Crude exports from Iran, OPEC’s third-largest producer, are already falling as the U.S. sanctions kicking in on Nov. 4 deter buyers. The drop in exports is reducing the impact of an OPEC production increase agreed in June.
Brent crude LCOc1, the global benchmark, was up 38 cents at $85.18 a barrel at 0833 GMT. It reached $85.45 on Monday, its highest level since November 2014. U.S. crude CLc1 was up 24 cents at $75.47.
Olivier Jakob, analyst at Petromatrix said, “Iran is the main supportive factor and is a test to the spare capacity of Saudi Arabia.”
With Iranian exports expected to fall further, analysts say there may not be enough spare production capacity in the short term to meet demand, potentially requiring large withdrawals from storage.
“The fact that Saudi Arabia has been timid in its reaction has reinforced the notion there is limited spare capacity available.” The Organization of the Petroleum Exporting Countries, plus allies including Russia, have been limiting supply since 2017 to get rid of a glut. They partially relaxed the cut in June, under pressure from U.S. President Donald Trump to cool prices.
OPEC has so far ruled out any further production increase, beyond delivering the boost agreed in June, despite prices rallying further and more pressure from Trump.
Russia’s energy minister, Alexander Novak, said on Wednesday the market has more or less stabilized but many uncertainties remain, including the sanctions on Iran, and could push prices higher.
Nonetheless, a strong dollar .DXY, which makes oil imports more expensive for countries using other currencies, as well as an industry report showing rising inventories in the United States limited the rally.
U.S. crude inventories rose by 907,000 barrels in the week to Sept. 28 to 400.9 million, the American Petroleum Institute said on Tuesday.
With oil prices soaring, there are concerns over their inflationary effect on demand growth, especially in Asia’s emerging markets where weakening currencies are further adding to high fuel import costs.
Add the trade disputes between the US and other major powers, especially China, and economic growth into 2019 could be eroded.
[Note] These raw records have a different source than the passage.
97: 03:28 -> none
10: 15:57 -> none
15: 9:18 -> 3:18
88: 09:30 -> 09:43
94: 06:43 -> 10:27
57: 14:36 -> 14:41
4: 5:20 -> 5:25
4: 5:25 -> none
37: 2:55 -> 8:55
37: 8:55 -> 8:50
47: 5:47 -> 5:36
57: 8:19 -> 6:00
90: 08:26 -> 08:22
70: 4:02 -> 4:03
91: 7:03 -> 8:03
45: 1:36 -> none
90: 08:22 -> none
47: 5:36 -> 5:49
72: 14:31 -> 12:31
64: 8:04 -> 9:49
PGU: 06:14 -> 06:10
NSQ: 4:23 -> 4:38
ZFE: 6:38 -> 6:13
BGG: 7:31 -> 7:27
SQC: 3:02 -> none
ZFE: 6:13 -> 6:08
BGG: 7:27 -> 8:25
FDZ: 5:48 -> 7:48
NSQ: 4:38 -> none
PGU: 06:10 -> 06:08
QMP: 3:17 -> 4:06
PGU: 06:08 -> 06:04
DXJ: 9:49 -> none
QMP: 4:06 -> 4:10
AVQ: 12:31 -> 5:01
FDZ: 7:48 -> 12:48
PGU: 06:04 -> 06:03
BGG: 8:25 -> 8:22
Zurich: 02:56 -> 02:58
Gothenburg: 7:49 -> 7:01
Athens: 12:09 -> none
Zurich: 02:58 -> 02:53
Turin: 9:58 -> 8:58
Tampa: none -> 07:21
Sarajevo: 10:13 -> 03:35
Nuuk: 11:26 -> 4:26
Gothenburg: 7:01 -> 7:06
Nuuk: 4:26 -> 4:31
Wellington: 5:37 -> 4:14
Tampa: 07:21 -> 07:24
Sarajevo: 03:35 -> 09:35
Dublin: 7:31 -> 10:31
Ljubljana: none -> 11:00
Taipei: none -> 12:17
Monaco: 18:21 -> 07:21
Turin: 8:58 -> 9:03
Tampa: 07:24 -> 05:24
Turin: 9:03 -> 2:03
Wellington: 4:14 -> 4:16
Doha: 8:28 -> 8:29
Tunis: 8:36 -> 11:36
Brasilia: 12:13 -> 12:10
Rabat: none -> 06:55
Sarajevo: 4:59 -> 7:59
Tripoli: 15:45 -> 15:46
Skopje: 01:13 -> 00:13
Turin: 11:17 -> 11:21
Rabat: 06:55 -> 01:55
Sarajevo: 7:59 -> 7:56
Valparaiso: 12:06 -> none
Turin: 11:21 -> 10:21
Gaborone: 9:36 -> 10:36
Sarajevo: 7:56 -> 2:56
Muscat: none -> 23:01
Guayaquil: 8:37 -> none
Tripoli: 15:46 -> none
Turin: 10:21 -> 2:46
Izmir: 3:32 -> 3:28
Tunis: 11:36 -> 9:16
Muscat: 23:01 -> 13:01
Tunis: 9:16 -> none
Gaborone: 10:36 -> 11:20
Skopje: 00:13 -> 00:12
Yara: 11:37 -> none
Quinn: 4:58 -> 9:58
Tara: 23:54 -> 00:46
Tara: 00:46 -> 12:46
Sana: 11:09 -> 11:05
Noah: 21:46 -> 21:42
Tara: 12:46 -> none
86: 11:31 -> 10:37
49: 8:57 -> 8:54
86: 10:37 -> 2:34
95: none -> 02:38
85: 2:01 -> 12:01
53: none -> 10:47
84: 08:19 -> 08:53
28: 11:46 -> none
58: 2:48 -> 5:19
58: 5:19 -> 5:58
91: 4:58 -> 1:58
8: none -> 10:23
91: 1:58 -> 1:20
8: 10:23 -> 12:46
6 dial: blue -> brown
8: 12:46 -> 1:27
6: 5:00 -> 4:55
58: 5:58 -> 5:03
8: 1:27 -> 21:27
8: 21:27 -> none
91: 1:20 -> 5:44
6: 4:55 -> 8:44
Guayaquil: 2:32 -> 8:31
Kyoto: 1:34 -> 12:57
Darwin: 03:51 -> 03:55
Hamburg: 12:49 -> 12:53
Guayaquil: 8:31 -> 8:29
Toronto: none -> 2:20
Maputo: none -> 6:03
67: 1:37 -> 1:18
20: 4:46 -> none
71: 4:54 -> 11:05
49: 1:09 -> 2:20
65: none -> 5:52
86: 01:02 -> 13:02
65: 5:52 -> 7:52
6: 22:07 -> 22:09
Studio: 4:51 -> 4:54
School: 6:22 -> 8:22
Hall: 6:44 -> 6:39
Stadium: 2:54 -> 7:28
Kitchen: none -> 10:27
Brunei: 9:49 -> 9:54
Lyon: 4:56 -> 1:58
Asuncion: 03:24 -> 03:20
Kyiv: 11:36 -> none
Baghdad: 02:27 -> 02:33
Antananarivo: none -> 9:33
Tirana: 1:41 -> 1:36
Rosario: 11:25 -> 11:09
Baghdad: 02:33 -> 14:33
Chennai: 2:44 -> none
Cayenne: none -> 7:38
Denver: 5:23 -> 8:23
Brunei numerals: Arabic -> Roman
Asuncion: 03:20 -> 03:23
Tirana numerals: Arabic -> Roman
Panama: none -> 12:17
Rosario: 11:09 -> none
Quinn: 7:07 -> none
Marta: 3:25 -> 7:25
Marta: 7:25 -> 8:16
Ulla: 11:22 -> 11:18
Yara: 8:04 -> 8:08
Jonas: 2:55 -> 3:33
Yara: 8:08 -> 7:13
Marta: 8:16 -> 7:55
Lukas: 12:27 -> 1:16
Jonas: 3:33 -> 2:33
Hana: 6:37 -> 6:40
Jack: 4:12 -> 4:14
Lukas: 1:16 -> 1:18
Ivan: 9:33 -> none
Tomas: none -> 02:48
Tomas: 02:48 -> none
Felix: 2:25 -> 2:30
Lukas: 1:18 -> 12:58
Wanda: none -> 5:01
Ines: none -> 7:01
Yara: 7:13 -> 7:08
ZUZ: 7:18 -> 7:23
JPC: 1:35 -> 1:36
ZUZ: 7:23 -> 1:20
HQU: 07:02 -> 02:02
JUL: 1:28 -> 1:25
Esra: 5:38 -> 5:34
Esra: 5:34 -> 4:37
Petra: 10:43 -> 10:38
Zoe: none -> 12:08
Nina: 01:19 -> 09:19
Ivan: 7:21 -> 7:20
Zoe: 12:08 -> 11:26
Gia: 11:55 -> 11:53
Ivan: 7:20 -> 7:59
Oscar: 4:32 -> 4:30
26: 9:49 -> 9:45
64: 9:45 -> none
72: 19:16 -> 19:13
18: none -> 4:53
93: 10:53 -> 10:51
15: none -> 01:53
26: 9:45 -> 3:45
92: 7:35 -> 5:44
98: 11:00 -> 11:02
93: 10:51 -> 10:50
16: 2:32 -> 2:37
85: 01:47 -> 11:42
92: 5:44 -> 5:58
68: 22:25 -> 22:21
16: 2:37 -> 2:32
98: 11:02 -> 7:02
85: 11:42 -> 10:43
Growth in China’s manufacturing sector already sputtered in September as both external and domestic demand weakened, two surveys showed on Sunday.
In Japan, business confidence among big manufacturers declined in the last quarter its lowest in nearly a year, as firms felt the pinch from rising raw material costs and as global trade conditions worsened.
In a sign that the financial market is positioning itself for further price rises, hedge funds increased their bullish wagers on US crude in the week to September 25, data from the US Commodity Futures Trading Commission (CFTC) showed on Friday, increasing futures and options positions in New York and London by 3,728 contracts to 346,566 during the period.